Even with vaccine shortages and bottlenecks in delivery, the pace needed to meet the new administration’s goal — 1 million doses administered per day — was already achieved Friday and four other days of the previous eight, according to Washington Post data. The accelerating speed of the program undercuts assertions by some Biden advisers that they were left no plan by the Trump administration and suggests they need only to keep their feet on the pedal to clear the bar they set for themselves.
“I don’t think they would have set those goals if they had any concern about being able to meet them,” said Dan Sena, a Democratic strategist who helped chart the party’s takeover of the House majority in 2018. “I think Americans across the country are going to remember two things: the day they got vaccinated and day they went back to school or to work.”
To ensure success, top Biden aides have presented unflattering portraits of the state of the immunization campaign begun by their predecessors and promised to overhaul the use of the Defense Production Act, a Korean War-era law used to compel production of critical items.

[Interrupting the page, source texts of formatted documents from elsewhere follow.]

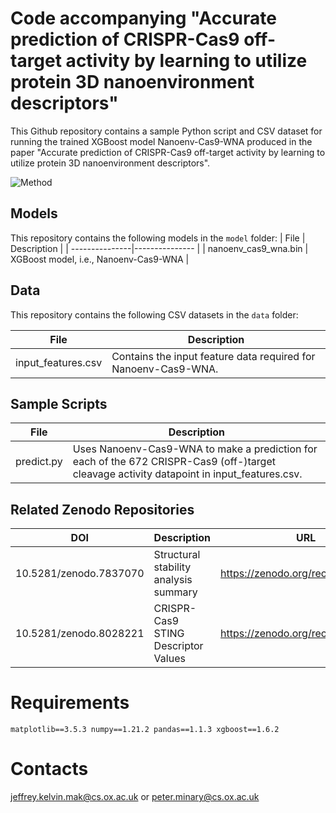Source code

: # Code accompanying "Accurate prediction of CRISPR-Cas9 off-target activity by learning to utilize protein 3D nanoenvironment descriptors"

This Github repository contains a sample Python script and CSV dataset for running the trained XGBoost model Nanoenv-Cas9-WNA produced in the paper "Accurate prediction of CRISPR-Cas9 off-target activity by learning to utilize protein 3D nanoenvironment descriptors".

![Method](figure1.png)

## Models
This repository contains the following models in the ```model``` folder:
|      File      |  Description   |
| ---------------|--------------- |
| nanoenv_cas9_wna.bin | XGBoost model, i.e., Nanoenv-Cas9-WNA |

## Data
This repository contains the following CSV datasets in the ```data``` folder:

| File | Description |
| --------------|------------ |
| input_features.csv | Contains the input feature data required for Nanoenv-Cas9-WNA. |

## Sample Scripts

|  File  | Description  |
| -------|------------- |
| predict.py | Uses Nanoenv-Cas9-WNA to make a prediction for each of the 672 CRISPR-Cas9 (off-)target cleavage activity datapoint in input_features.csv. |

## Related Zenodo Repositories
|   DOI  | Description |  URL |
| -------|-------------|------|
| 10.5281/zenodo.7837070 | Structural stability analysis summary | https://zenodo.org/record/7837070 |
| 10.5281/zenodo.8028221 | CRISPR-Cas9 STING Descriptor Values | https://zenodo.org/record/8028221 |

# Requirements
```matplotlib==3.5.3 numpy==1.21.2 pandas==1.1.3 xgboost==1.6.2```

# Contacts
jeffrey.kelvin.mak@cs.ox.ac.uk or peter.minary@cs.ox.ac.uk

But the Trump administration used the law 18 times in relation to vaccine production, according to current and former officials. Biden said this week that he was invoking it, which aides said meant directing agencies to explore prioritizing certain contracts. His plan envisions the possible use of this authority in a number of categories, but does not identify specific manufacturers or a timetable for what they would be able to produce, and at what cost to the rest of the supply chain.